Dataset items:

..............................

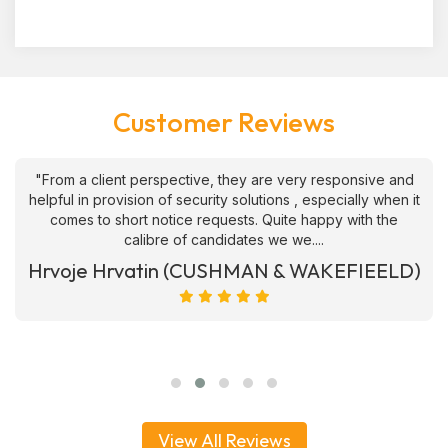
Customer Reviews
"From a client perspective, they are very responsive and
helpful in provision of security solutions , especially when it
comes to short notice requests. Quite happy with the
calibre of candidates we we....
Hrvoje Hrvatin (CUSHMAN & WAKEFIEELD)
View All Reviews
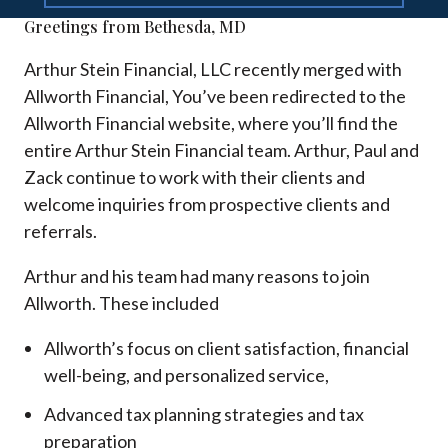
Greetings from Bethesda, MD
Arthur Stein Financial, LLC recently merged with
Allworth Financial, You’ve been redirected to the
Allworth Financial website, where you’ll find the
entire Arthur Stein Financial team. Arthur, Paul and
Zack continue to work with their clients and
welcome inquiries from prospective clients and
referrals.
Arthur and his team had many reasons to join
Allworth. These included
Allworth’s focus on client satisfaction, financial
well-being, and personalized service,
Advanced tax planning strategies and tax
preparation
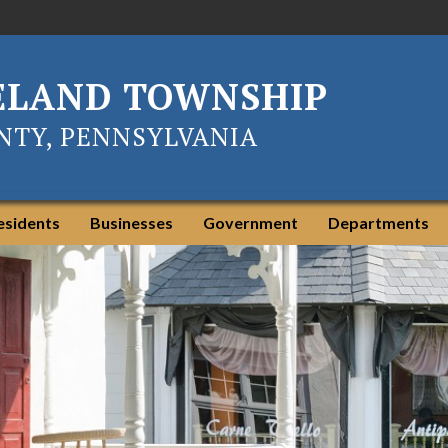
ELAND TOWNSHIP
TY, PENNSYLVANIA
esidents
Businesses
Government
Departments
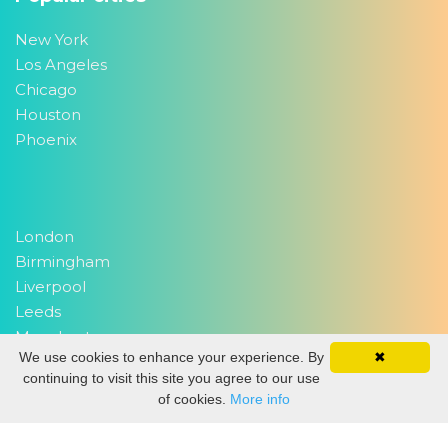
New York
Los Angeles
Chicago
Houston
Phoenix
London
Birmingham
Liverpool
Leeds
Manchester
We use cookies to enhance your experience. By
✖
continuing to visit this site you agree to our use
of cookies.
More info
Delhi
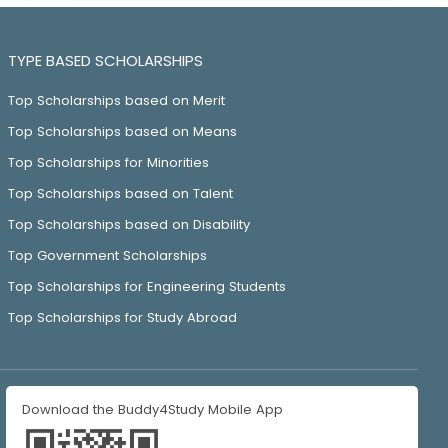
TYPE BASED SCHOLARSHIPS
Top Scholarships based on Merit
Top Scholarships based on Means
Top Scholarships for Minorities
Top Scholarships based on Talent
Top Scholarships based on Disability
Top Government Scholarships
Top Scholarships for Engineering Students
Top Scholarships for Study Abroad
Download the Buddy4Study Mobile App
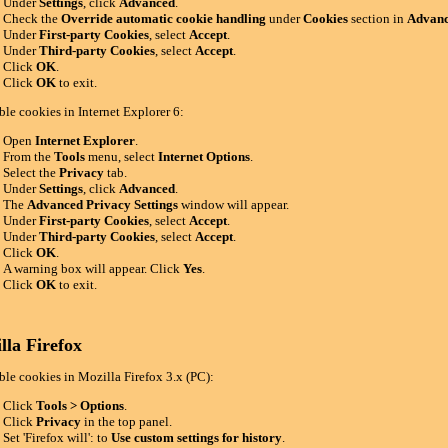
Under
Settings
, click
Advanced
.
Check the
Override automatic cookie handling
under
Cookies
section in
Advanc
Under
First-party Cookies
, select
Accept
.
Under
Third-party Cookies
, select
Accept
.
Click
OK
.
Click
OK
to exit.
ble cookies in Internet Explorer 6:
Open
Internet Explorer
.
From the
Tools
menu, select
Internet Options
.
Select the
Privacy
tab.
Under
Settings
, click
Advanced
.
The
Advanced Privacy Settings
window will appear.
Under
First-party Cookies
, select
Accept
.
Under
Third-party Cookies
, select
Accept
.
Click
OK
.
A warning box will appear. Click
Yes
.
Click
OK
to exit.
lla Firefox
ble cookies in Mozilla Firefox 3.x (PC):
Click
Tools > Options
.
Click
Privacy
in the top panel.
Set 'Firefox will': to
Use custom settings for history
.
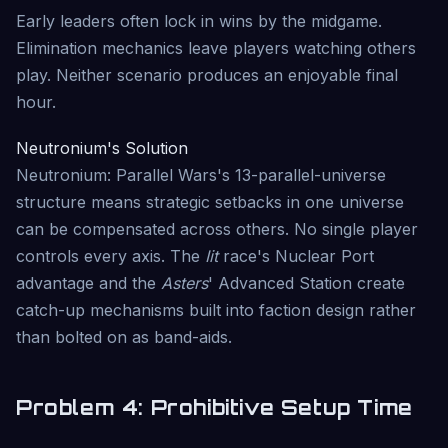
Early leaders often lock in wins by the midgame.
Elimination mechanics leave players watching others
play. Neither scenario produces an enjoyable final
hour.
Neutronium's Solution
Neutronium: Parallel Wars's 13-parallel-universe
structure means strategic setbacks in one universe
can be compensated across others. No single player
controls every axis. The
Iit
race's Nuclear Port
advantage and the
Asters
' Advanced Station create
catch-up mechanisms built into faction design rather
than bolted on as band-aids.
Problem 4: Prohibitive Setup Time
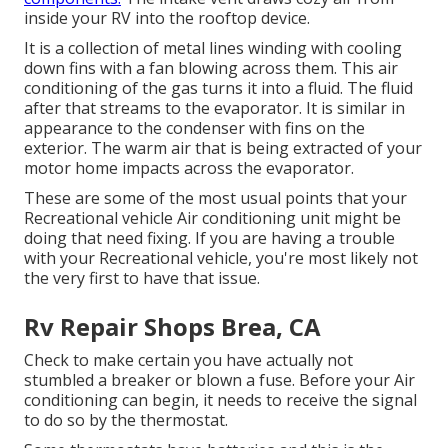
inside your RV into the rooftop device.
It is a collection of metal lines winding with cooling
down fins with a fan blowing across them. This air
conditioning of the gas turns it into a fluid. The fluid
after that streams to the evaporator. It is similar in
appearance to the condenser with fins on the
exterior. The warm air that is being extracted of your
motor home impacts across the evaporator.
These are some of the most usual points that your
Recreational vehicle Air conditioning unit might be
doing that need fixing. If you are having a trouble
with your Recreational vehicle, you're most likely not
the very first to have that issue.
Rv Repair Shops Brea, CA
Check to make certain you have actually not
stumbled a breaker or blown a fuse. Before your Air
conditioning can begin, it needs to receive the signal
to do so by the thermostat.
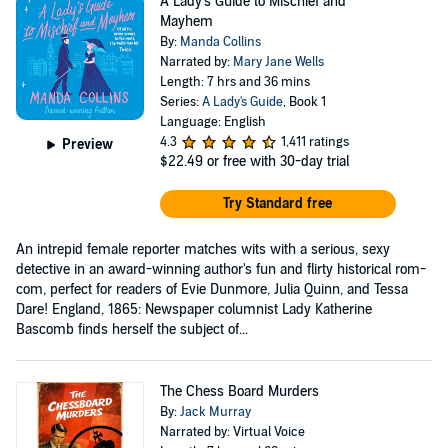
A Lady's Guide to Mischief and
Mayhem
By:
Manda Collins
Narrated by:
Mary Jane Wells
Length: 7 hrs and 36 mins
Series:
A Lady's Guide
, Book 1
Language: English
4.3
1,411 ratings
Preview
$22.49
or free with 30-day trial
Try Standard free
An intrepid female reporter matches wits with a serious, sexy
detective in an award-winning author's fun and flirty historical rom-
com, perfect for readers of Evie Dunmore, Julia Quinn, and Tessa
Dare! England, 1865: Newspaper columnist Lady Katherine
Bascomb finds herself the subject of...
The Chess Board Murders
By:
Jack Murray
Narrated by: Virtual Voice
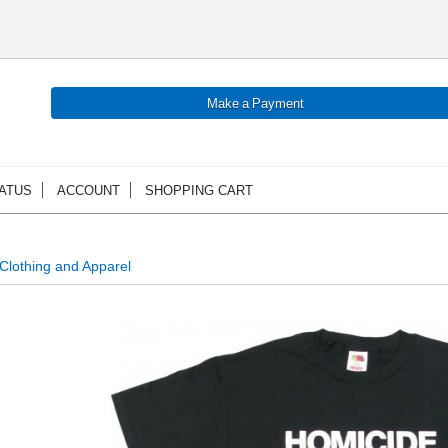
ATUS
ACCOUNT
SHOPPING CART
Clothing and Apparel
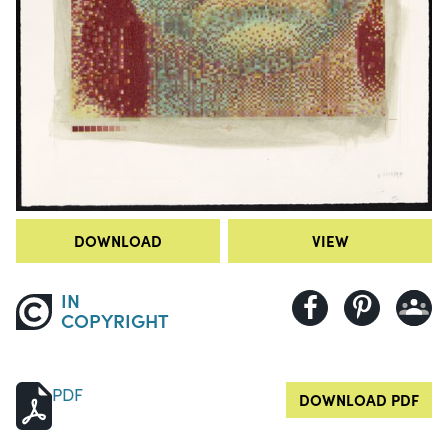
DOWNLOAD
VIEW
IN
COPYRIGHT
PDF
DOWNLOAD PDF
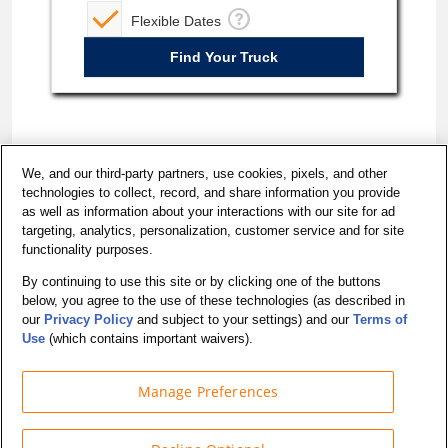
Flexible Dates
We, and our third-party partners, use cookies, pixels, and other
technologies to collect, record, and share information you provide
as well as information about your interactions with our site for ad
targeting, analytics, personalization, customer service and for site
functionality purposes.
By continuing to use this site or by clicking one of the buttons
below, you agree to the use of these technologies (as described in
California - Do Not Sell My Personal Information
our
Privacy Policy
and subject to your settings) and our
Terms of
Accessibility
Use
(which contains important waivers).
Manage Preferences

..............................

◆ **WHAT YOU NEED TO DO**: Update the lines from the start of the records through the line containing "View All Reviews" by changing "responsive" to "attentive" and keeping everything else the same. Don't include the pictures.

◆ **TASK RESPONSE**:
Customer Reviews
"From a client perspective, they are very attentive and
helpful in provision of security solutions , especially when it
comes to short notice requests. Quite happy with the
calibre of candidates we we....
Hrvoje Hrvatin (CUSHMAN & WAKEFIEELD)
View All Reviews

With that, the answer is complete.